*** Opening of Exercise inputs ***
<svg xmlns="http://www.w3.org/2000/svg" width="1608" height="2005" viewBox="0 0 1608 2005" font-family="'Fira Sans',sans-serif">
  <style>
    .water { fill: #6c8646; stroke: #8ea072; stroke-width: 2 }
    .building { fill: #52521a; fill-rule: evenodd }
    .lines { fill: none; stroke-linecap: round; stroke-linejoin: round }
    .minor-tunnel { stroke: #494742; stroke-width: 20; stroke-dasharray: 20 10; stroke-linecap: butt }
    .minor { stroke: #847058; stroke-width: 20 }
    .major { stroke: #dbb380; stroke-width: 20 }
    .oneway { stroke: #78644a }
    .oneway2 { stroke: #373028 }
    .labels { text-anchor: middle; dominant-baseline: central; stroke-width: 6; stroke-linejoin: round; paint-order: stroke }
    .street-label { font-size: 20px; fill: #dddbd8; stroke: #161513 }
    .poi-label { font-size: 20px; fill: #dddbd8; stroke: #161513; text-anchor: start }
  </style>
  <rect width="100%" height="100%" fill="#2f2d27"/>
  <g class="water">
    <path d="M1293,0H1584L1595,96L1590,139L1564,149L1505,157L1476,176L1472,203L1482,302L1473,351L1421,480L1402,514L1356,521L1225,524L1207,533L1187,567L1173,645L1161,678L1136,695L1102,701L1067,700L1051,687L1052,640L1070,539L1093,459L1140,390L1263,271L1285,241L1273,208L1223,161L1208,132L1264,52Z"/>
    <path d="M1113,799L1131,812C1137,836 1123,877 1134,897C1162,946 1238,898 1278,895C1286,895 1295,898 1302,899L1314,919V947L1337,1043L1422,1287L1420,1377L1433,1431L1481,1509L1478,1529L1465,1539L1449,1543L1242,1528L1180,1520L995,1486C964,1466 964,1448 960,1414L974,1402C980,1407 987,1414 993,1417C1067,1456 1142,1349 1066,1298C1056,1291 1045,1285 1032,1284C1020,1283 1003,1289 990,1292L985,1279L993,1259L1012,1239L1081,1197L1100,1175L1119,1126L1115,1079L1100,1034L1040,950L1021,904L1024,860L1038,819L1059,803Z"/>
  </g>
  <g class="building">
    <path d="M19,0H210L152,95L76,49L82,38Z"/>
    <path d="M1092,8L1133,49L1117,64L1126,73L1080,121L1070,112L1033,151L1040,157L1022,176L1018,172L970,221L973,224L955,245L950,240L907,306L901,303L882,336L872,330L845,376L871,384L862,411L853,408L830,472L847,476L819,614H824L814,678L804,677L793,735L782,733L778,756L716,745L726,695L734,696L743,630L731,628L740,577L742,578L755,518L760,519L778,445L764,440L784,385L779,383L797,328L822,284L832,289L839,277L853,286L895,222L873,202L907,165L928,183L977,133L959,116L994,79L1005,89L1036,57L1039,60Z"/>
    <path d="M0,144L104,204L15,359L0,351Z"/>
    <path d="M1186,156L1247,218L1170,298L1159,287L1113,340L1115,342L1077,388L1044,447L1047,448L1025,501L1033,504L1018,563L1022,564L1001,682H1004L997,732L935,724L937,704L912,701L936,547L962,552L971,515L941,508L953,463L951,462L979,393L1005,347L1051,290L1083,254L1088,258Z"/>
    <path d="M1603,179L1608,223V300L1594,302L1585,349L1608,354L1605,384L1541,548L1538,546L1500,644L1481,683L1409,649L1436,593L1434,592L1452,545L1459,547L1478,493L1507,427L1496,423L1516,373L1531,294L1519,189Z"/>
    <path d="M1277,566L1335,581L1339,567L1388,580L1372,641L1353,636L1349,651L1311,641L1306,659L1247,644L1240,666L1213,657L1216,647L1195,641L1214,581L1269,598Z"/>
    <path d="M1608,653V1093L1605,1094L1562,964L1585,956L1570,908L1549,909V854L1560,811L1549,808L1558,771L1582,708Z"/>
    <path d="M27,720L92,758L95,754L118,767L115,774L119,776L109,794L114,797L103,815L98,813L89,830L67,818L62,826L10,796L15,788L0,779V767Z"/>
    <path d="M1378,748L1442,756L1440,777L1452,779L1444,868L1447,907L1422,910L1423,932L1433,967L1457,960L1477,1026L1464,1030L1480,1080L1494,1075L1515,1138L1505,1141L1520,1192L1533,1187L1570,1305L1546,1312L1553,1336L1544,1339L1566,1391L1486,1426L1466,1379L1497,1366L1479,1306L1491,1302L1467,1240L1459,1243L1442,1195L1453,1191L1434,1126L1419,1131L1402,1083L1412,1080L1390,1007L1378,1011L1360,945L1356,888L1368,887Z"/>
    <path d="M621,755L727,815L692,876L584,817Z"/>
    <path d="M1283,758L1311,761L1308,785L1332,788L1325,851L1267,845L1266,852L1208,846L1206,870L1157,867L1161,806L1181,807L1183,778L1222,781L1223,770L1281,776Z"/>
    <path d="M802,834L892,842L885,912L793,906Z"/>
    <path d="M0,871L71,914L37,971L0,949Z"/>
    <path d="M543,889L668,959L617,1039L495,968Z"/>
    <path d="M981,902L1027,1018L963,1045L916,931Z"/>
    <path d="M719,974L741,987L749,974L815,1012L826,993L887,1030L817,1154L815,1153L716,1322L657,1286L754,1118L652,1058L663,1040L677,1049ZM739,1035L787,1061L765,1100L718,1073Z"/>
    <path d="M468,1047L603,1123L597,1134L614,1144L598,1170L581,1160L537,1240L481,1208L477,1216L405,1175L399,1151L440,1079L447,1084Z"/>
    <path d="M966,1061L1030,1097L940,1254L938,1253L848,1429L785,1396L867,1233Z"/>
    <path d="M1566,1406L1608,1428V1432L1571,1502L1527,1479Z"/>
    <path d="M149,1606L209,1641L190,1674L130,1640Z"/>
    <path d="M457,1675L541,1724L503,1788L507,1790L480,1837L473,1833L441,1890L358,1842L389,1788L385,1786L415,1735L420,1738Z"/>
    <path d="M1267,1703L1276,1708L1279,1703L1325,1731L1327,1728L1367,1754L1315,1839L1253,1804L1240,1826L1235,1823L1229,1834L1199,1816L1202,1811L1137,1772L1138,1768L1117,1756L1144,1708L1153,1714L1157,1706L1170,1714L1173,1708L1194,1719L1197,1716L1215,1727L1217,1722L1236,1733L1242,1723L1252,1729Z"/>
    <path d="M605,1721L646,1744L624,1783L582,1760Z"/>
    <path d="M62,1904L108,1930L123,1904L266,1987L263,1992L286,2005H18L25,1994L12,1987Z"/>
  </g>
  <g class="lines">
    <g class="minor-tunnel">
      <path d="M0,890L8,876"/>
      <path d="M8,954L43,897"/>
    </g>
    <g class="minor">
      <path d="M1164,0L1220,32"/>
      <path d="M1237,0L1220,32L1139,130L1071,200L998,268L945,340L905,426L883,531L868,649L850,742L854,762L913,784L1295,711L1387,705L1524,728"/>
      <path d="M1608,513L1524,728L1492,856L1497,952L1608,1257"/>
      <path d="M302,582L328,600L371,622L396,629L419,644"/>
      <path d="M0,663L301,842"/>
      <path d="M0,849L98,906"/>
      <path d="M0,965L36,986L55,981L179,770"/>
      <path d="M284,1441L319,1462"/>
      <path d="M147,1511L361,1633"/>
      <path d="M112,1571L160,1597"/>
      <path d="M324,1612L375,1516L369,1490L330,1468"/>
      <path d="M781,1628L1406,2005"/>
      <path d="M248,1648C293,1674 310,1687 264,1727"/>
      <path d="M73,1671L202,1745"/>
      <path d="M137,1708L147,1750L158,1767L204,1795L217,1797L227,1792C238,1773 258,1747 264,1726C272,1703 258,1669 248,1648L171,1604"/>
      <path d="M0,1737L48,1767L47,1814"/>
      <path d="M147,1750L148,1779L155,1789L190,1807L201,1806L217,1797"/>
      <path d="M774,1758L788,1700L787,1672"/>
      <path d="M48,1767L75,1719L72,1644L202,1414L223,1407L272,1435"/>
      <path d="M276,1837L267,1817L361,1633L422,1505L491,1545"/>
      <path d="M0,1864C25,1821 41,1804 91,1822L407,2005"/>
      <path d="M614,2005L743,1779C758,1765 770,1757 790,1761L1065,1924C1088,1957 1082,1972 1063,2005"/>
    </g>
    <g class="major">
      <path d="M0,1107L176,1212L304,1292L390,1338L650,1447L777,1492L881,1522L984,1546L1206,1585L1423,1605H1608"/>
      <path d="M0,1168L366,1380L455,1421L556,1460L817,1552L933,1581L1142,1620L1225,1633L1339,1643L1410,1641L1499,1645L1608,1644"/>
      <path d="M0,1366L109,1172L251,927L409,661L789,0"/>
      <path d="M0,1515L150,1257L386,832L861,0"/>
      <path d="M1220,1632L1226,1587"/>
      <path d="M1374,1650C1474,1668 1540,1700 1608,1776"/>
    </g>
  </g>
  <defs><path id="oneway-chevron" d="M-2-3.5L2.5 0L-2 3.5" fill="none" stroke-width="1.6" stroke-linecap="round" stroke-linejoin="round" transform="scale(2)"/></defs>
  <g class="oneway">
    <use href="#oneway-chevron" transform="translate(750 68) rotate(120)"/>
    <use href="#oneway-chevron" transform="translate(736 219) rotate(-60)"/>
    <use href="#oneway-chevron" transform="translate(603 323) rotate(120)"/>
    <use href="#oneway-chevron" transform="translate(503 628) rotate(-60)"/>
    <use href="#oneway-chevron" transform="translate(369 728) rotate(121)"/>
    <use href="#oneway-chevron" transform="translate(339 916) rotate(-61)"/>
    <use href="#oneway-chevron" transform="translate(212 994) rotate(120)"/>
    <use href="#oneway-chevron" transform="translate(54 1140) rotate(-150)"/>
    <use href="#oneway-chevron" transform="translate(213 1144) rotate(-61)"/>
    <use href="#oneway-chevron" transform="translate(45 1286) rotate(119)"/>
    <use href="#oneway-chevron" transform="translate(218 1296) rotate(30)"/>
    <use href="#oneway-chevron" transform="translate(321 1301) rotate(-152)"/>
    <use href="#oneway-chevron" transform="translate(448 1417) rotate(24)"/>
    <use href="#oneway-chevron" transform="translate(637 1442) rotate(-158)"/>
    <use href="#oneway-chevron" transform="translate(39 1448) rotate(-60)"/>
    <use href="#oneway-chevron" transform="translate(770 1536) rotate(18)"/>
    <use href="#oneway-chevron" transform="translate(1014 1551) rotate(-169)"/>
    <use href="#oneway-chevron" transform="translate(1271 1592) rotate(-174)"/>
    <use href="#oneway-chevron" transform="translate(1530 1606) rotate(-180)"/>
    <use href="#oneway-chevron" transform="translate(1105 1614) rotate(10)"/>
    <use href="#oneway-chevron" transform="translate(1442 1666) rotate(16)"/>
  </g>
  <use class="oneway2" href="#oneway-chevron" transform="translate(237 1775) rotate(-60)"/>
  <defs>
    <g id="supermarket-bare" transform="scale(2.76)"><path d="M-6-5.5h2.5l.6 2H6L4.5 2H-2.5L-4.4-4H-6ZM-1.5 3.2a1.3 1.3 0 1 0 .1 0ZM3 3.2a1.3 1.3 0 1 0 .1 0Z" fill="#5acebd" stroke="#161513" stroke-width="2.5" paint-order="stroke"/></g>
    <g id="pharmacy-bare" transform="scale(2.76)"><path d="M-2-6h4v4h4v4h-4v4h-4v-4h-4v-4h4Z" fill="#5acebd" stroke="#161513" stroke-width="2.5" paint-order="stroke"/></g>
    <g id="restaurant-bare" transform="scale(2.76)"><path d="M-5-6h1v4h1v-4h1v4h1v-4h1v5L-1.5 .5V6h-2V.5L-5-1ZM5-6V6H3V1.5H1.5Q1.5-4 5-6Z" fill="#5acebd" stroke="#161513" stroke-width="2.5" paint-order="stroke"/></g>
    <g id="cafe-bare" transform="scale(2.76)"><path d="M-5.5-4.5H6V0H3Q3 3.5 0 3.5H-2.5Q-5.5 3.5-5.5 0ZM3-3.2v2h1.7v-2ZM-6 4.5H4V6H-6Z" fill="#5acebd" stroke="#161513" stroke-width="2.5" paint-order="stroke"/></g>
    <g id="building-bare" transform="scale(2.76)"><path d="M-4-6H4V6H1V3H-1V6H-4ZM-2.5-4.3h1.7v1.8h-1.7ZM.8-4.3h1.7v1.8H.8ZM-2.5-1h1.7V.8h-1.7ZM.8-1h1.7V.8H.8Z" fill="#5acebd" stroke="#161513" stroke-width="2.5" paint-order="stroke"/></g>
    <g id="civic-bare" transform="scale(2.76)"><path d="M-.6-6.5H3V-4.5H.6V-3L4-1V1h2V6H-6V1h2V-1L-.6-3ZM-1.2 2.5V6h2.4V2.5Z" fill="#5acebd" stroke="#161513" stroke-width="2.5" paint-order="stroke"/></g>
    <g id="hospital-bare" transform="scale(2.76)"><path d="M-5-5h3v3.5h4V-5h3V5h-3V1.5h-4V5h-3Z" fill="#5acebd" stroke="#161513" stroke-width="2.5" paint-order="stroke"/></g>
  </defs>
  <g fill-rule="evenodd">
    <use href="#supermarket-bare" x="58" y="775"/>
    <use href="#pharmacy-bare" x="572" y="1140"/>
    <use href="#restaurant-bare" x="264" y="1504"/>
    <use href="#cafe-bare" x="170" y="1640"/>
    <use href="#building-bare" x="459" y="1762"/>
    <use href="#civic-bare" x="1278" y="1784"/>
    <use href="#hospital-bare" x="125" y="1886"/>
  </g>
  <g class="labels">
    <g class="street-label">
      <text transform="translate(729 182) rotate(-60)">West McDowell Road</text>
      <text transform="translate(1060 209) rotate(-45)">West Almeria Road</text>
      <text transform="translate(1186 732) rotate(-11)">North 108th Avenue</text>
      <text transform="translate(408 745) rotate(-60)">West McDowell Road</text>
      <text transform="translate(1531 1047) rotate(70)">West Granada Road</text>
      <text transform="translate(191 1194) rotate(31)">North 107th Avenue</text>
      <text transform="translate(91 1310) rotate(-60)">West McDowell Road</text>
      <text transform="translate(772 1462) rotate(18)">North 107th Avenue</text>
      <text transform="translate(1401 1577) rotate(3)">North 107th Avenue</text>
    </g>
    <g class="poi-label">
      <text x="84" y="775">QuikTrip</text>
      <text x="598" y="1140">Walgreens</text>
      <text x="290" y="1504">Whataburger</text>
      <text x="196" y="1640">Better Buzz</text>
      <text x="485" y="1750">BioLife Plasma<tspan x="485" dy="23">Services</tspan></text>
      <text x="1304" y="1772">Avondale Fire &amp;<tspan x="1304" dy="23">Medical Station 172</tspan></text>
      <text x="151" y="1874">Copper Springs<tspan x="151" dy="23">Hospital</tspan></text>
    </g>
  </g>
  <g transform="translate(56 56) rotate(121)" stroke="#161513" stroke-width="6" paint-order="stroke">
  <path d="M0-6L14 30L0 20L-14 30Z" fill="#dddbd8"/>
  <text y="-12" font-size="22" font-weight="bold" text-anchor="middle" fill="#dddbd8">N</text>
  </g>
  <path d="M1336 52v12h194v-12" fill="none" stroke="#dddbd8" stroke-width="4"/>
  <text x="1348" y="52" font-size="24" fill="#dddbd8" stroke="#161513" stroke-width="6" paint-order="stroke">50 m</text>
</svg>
*** Close of Exercise inputs ***
> _Exercise_: Pull every line containing the string "lines" out of the data above and copy it.

> _Exercise solution_:
    .lines { fill: none; stroke-linecap: round; stroke-linejoin: round }
  <g class="lines">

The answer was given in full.